* **SOURCE RECORDS**:
= = = = =

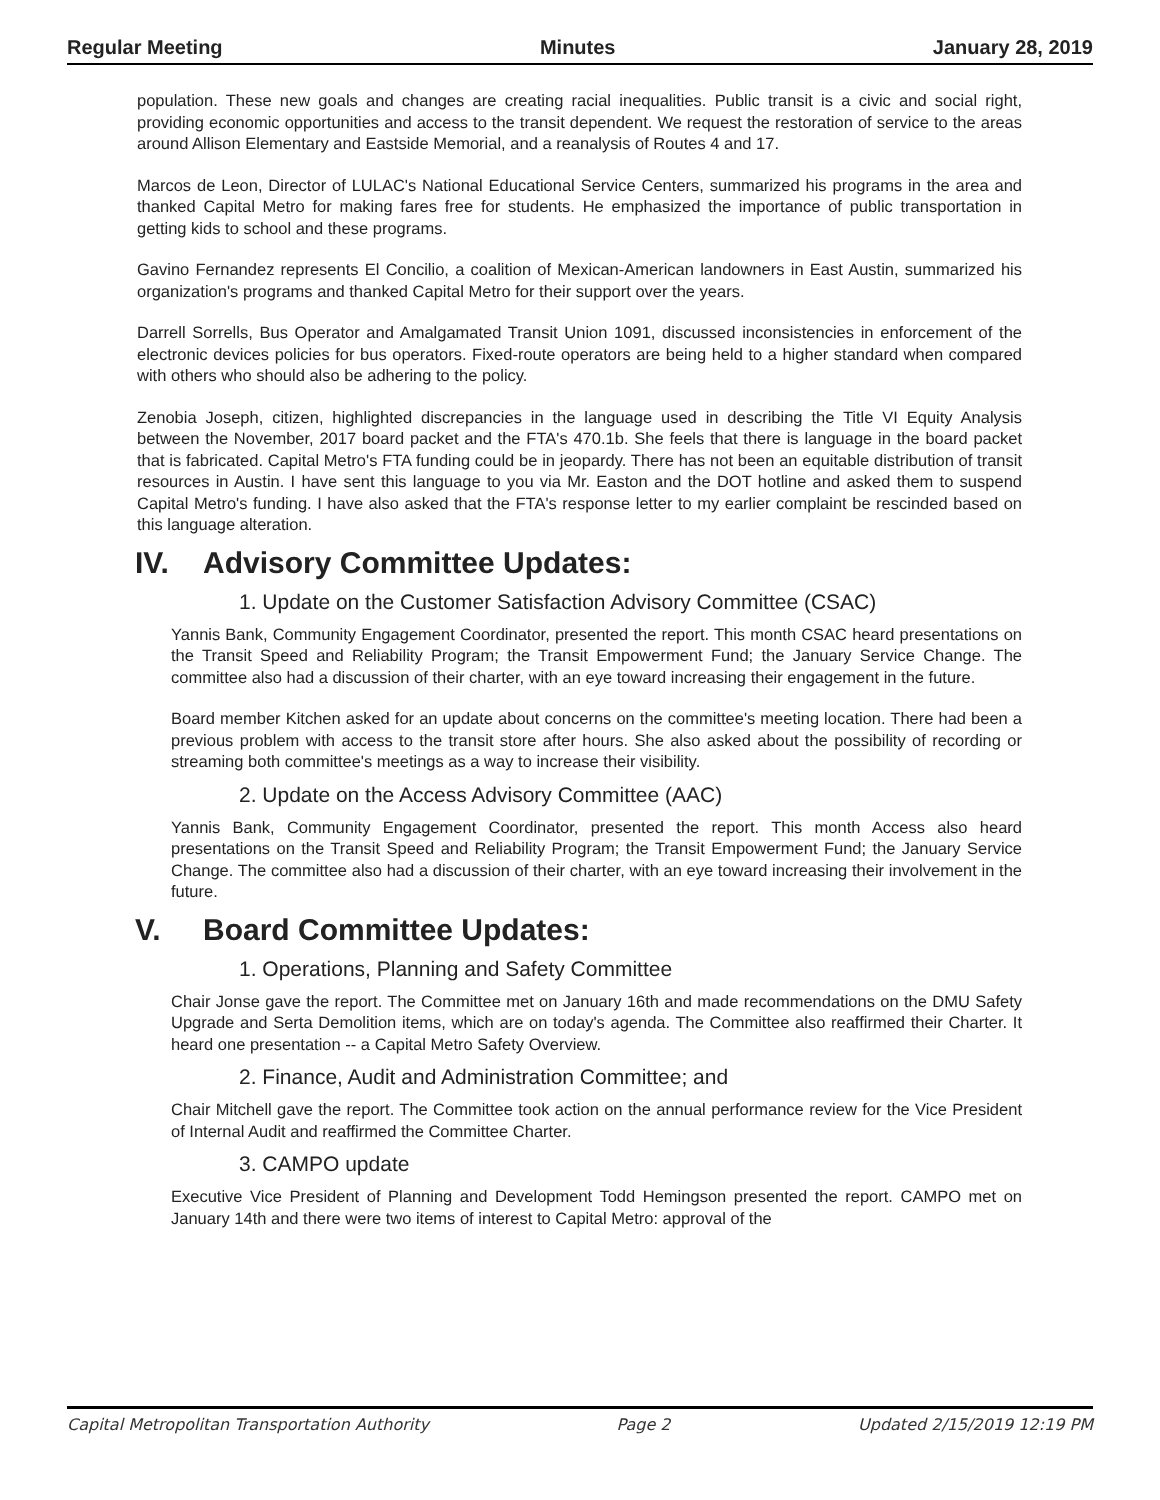Regular Meeting Minutes January 28, 2019
population. These new goals and changes are creating racial inequalities. Public transit is a civic and social right, providing economic opportunities and access to the transit dependent. We request the restoration of service to the areas around Allison Elementary and Eastside Memorial, and a reanalysis of Routes 4 and 17.
Marcos de Leon, Director of LULAC's National Educational Service Centers, summarized his programs in the area and thanked Capital Metro for making fares free for students. He emphasized the importance of public transportation in getting kids to school and these programs.
Gavino Fernandez represents El Concilio, a coalition of Mexican-American landowners in East Austin, summarized his organization's programs and thanked Capital Metro for their support over the years.
Darrell Sorrells, Bus Operator and Amalgamated Transit Union 1091, discussed inconsistencies in enforcement of the electronic devices policies for bus operators. Fixed-route operators are being held to a higher standard when compared with others who should also be adhering to the policy.
Zenobia Joseph, citizen, highlighted discrepancies in the language used in describing the Title VI Equity Analysis between the November, 2017 board packet and the FTA's 470.1b. She feels that there is language in the board packet that is fabricated. Capital Metro's FTA funding could be in jeopardy. There has not been an equitable distribution of transit resources in Austin. I have sent this language to you via Mr. Easton and the DOT hotline and asked them to suspend Capital Metro's funding. I have also asked that the FTA's response letter to my earlier complaint be rescinded based on this language alteration.
IV. Advisory Committee Updates:
1. Update on the Customer Satisfaction Advisory Committee (CSAC)
Yannis Bank, Community Engagement Coordinator, presented the report. This month CSAC heard presentations on the Transit Speed and Reliability Program; the Transit Empowerment Fund; the January Service Change. The committee also had a discussion of their charter, with an eye toward increasing their engagement in the future.
Board member Kitchen asked for an update about concerns on the committee's meeting location. There had been a previous problem with access to the transit store after hours. She also asked about the possibility of recording or streaming both committee's meetings as a way to increase their visibility.
2. Update on the Access Advisory Committee (AAC)
Yannis Bank, Community Engagement Coordinator, presented the report. This month Access also heard presentations on the Transit Speed and Reliability Program; the Transit Empowerment Fund; the January Service Change. The committee also had a discussion of their charter, with an eye toward increasing their involvement in the future.
V. Board Committee Updates:
1. Operations, Planning and Safety Committee
Chair Jonse gave the report. The Committee met on January 16th and made recommendations on the DMU Safety Upgrade and Serta Demolition items, which are on today's agenda. The Committee also reaffirmed their Charter. It heard one presentation -- a Capital Metro Safety Overview.
2. Finance, Audit and Administration Committee; and
Chair Mitchell gave the report. The Committee took action on the annual performance review for the Vice President of Internal Audit and reaffirmed the Committee Charter.
3. CAMPO update
Executive Vice President of Planning and Development Todd Hemingson presented the report. CAMPO met on January 14th and there were two items of interest to Capital Metro: approval of the
Capital Metropolitan Transportation Authority Page 2 Updated 2/15/2019 12:19 PM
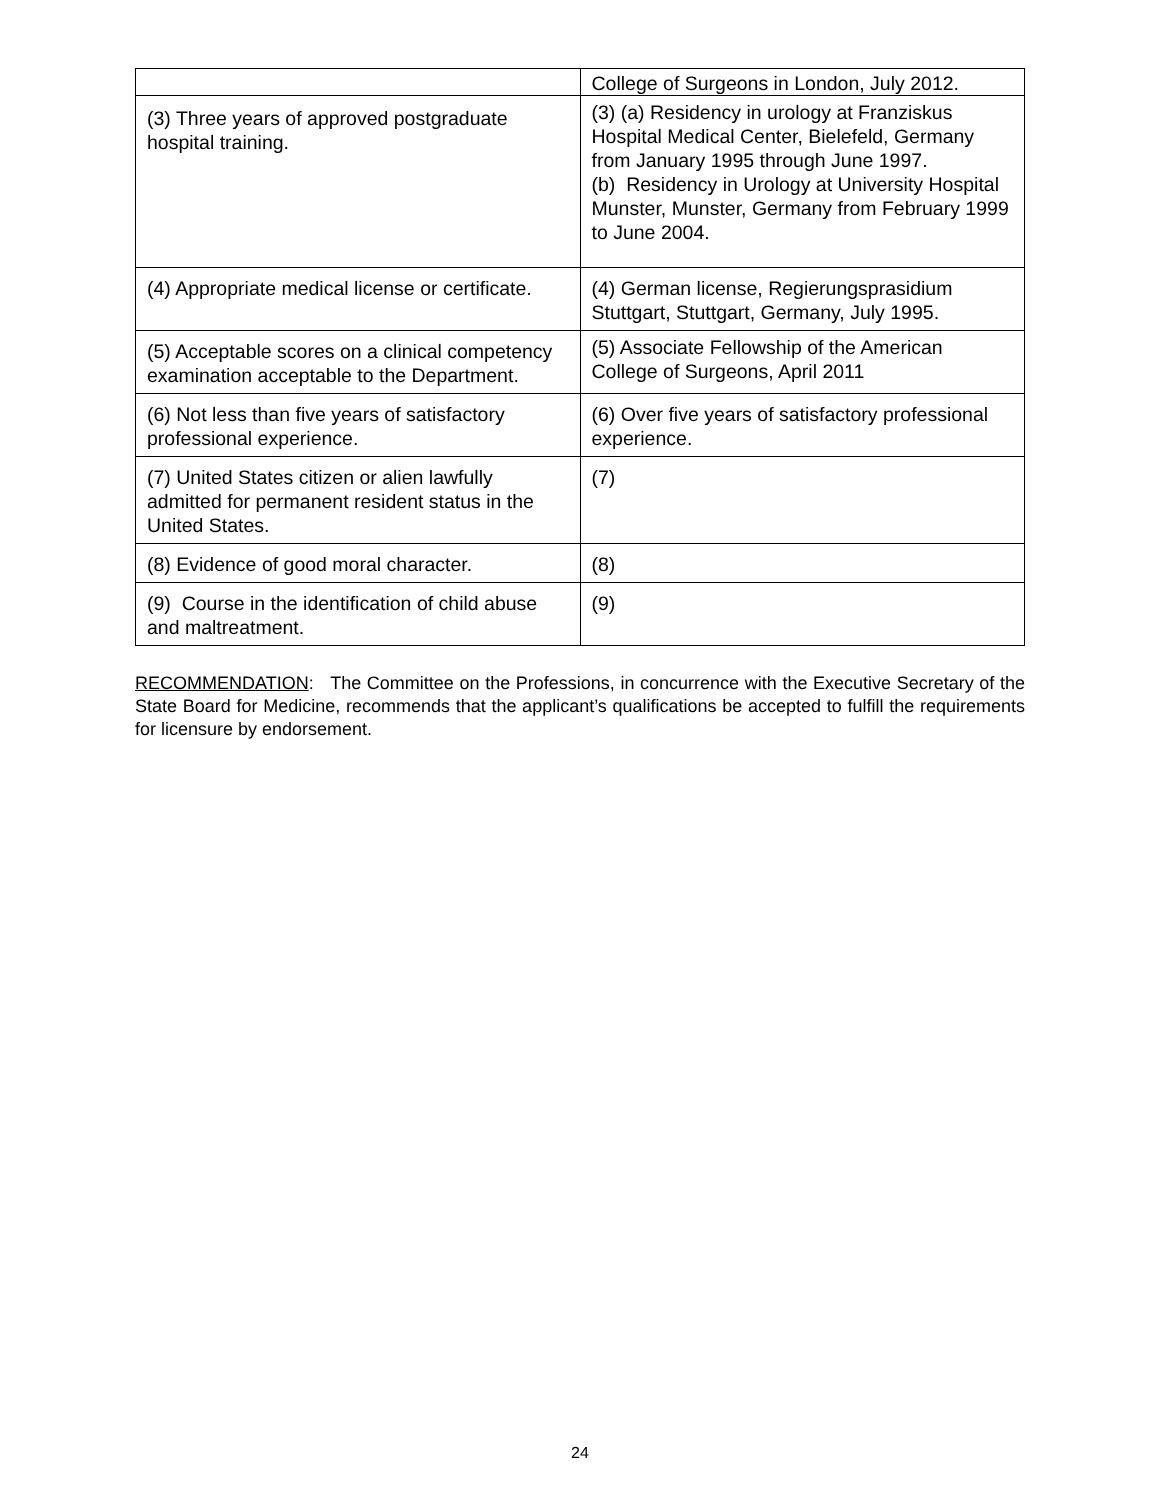| | College of Surgeons in London, July 2012. |
| (3) Three years of approved postgraduate hospital training. | (3) (a) Residency in urology at Franziskus Hospital Medical Center, Bielefeld, Germany from January 1995 through June 1997. (b) Residency in Urology at University Hospital Munster, Munster, Germany from February 1999 to June 2004. |
| (4) Appropriate medical license or certificate. | (4) German license, Regierungsprasidium Stuttgart, Stuttgart, Germany, July 1995. |
| (5) Acceptable scores on a clinical competency examination acceptable to the Department. | (5) Associate Fellowship of the American College of Surgeons, April 2011 |
| (6) Not less than five years of satisfactory professional experience. | (6) Over five years of satisfactory professional experience. |
| (7) United States citizen or alien lawfully admitted for permanent resident status in the United States. | (7) |
| (8) Evidence of good moral character. | (8) |
| (9) Course in the identification of child abuse and maltreatment. | (9) |
RECOMMENDATION: The Committee on the Professions, in concurrence with the Executive Secretary of the State Board for Medicine, recommends that the applicant’s qualifications be accepted to fulfill the requirements for licensure by endorsement.
24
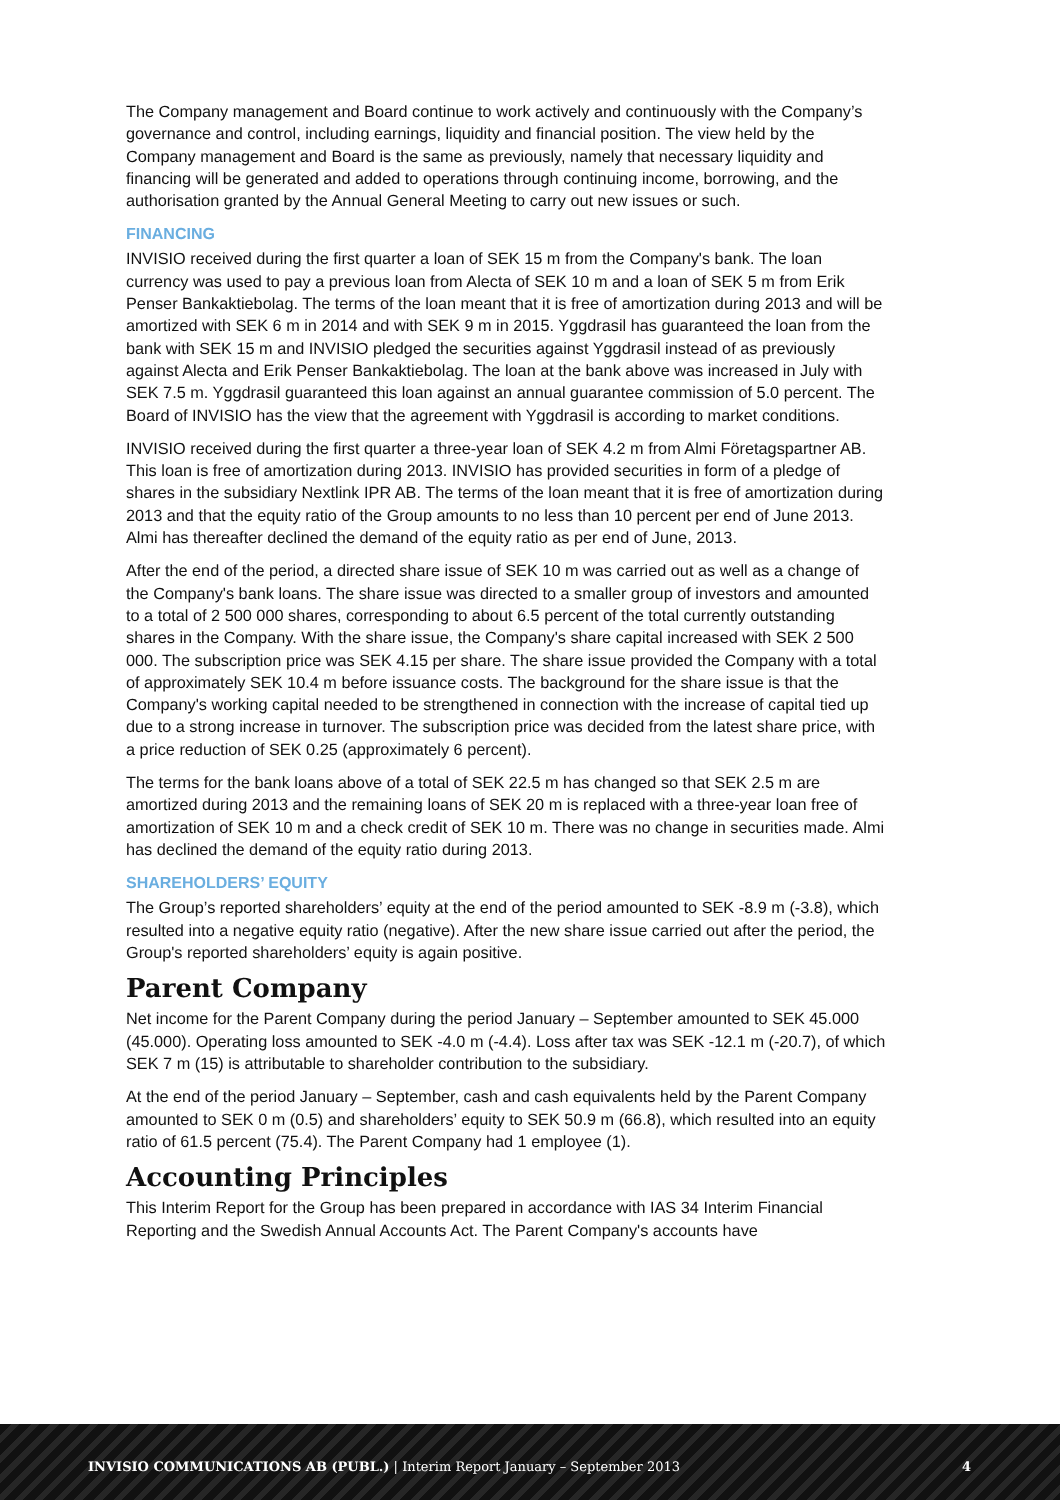The Company management and Board continue to work actively and continuously with the Company’s governance and control, including earnings, liquidity and financial position. The view held by the Company management and Board is the same as previously, namely that necessary liquidity and financing will be generated and added to operations through continuing income, borrowing, and the authorisation granted by the Annual General Meeting to carry out new issues or such.
FINANCING
INVISIO received during the first quarter a loan of SEK 15 m from the Company's bank. The loan currency was used to pay a previous loan from Alecta of SEK 10 m and a loan of SEK 5 m from Erik Penser Bankaktiebolag. The terms of the loan meant that it is free of amortization during 2013 and will be amortized with SEK 6 m in 2014 and with SEK 9 m in 2015. Yggdrasil has guaranteed the loan from the bank with SEK 15 m and INVISIO pledged the securities against Yggdrasil instead of as previously against Alecta and Erik Penser Bankaktiebolag. The loan at the bank above was increased in July with SEK 7.5 m. Yggdrasil guaranteed this loan against an annual guarantee commission of 5.0 percent. The Board of INVISIO has the view that the agreement with Yggdrasil is according to market conditions.
INVISIO received during the first quarter a three-year loan of SEK 4.2 m from Almi Företagspartner AB. This loan is free of amortization during 2013. INVISIO has provided securities in form of a pledge of shares in the subsidiary Nextlink IPR AB. The terms of the loan meant that it is free of amortization during 2013 and that the equity ratio of the Group amounts to no less than 10 percent per end of June 2013. Almi has thereafter declined the demand of the equity ratio as per end of June, 2013.
After the end of the period, a directed share issue of SEK 10 m was carried out as well as a change of the Company's bank loans. The share issue was directed to a smaller group of investors and amounted to a total of 2 500 000 shares, corresponding to about 6.5 percent of the total currently outstanding shares in the Company. With the share issue, the Company's share capital increased with SEK 2 500 000. The subscription price was SEK 4.15 per share. The share issue provided the Company with a total of approximately SEK 10.4 m before issuance costs. The background for the share issue is that the Company's working capital needed to be strengthened in connection with the increase of capital tied up due to a strong increase in turnover. The subscription price was decided from the latest share price, with a price reduction of SEK 0.25 (approximately 6 percent).
The terms for the bank loans above of a total of SEK 22.5 m has changed so that SEK 2.5 m are amortized during 2013 and the remaining loans of SEK 20 m is replaced with a three-year loan free of amortization of SEK 10 m and a check credit of SEK 10 m. There was no change in securities made. Almi has declined the demand of the equity ratio during 2013.
SHAREHOLDERS’ EQUITY
The Group’s reported shareholders’ equity at the end of the period amounted to SEK -8.9 m (-3.8), which resulted into a negative equity ratio (negative). After the new share issue carried out after the period, the Group's reported shareholders’ equity is again positive.
Parent Company
Net income for the Parent Company during the period January – September amounted to SEK 45.000 (45.000). Operating loss amounted to SEK -4.0 m (-4.4). Loss after tax was SEK -12.1 m (-20.7), of which SEK 7 m (15) is attributable to shareholder contribution to the subsidiary.
At the end of the period January – September, cash and cash equivalents held by the Parent Company amounted to SEK 0 m (0.5) and shareholders’ equity to SEK 50.9 m (66.8), which resulted into an equity ratio of 61.5 percent (75.4). The Parent Company had 1 employee (1).
Accounting Principles
This Interim Report for the Group has been prepared in accordance with IAS 34 Interim Financial Reporting and the Swedish Annual Accounts Act. The Parent Company's accounts have
INVISIO COMMUNICATIONS AB (PUBL.) | Interim Report January – September 2013 4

= = = = =

* **INSTRUCTIONS FOR THE TASK**:
Using the data above, retype exactly and only the lines from the one containing "3. CAMPO update" up to and including the one containing "April 2011 |", with no pictures carried over.

* **ANSWER TO THE EXERCISE**:
3. CAMPO update
Executive Vice President of Planning and Development Todd Hemingson presented the report. CAMPO met on January 14th and there were two items of interest to Capital Metro: approval of the
Capital Metropolitan Transportation Authority Page 2 Updated 2/15/2019 12:19 PM
| | College of Surgeons in London, July 2012. |
| (3) Three years of approved postgraduate hospital training. | (3) (a) Residency in urology at Franziskus Hospital Medical Center, Bielefeld, Germany from January 1995 through June 1997. (b) Residency in Urology at University Hospital Munster, Munster, Germany from February 1999 to June 2004. |
| (4) Appropriate medical license or certificate. | (4) German license, Regierungsprasidium Stuttgart, Stuttgart, Germany, July 1995. |
| (5) Acceptable scores on a clinical competency examination acceptable to the Department. | (5) Associate Fellowship of the American College of Surgeons, April 2011 |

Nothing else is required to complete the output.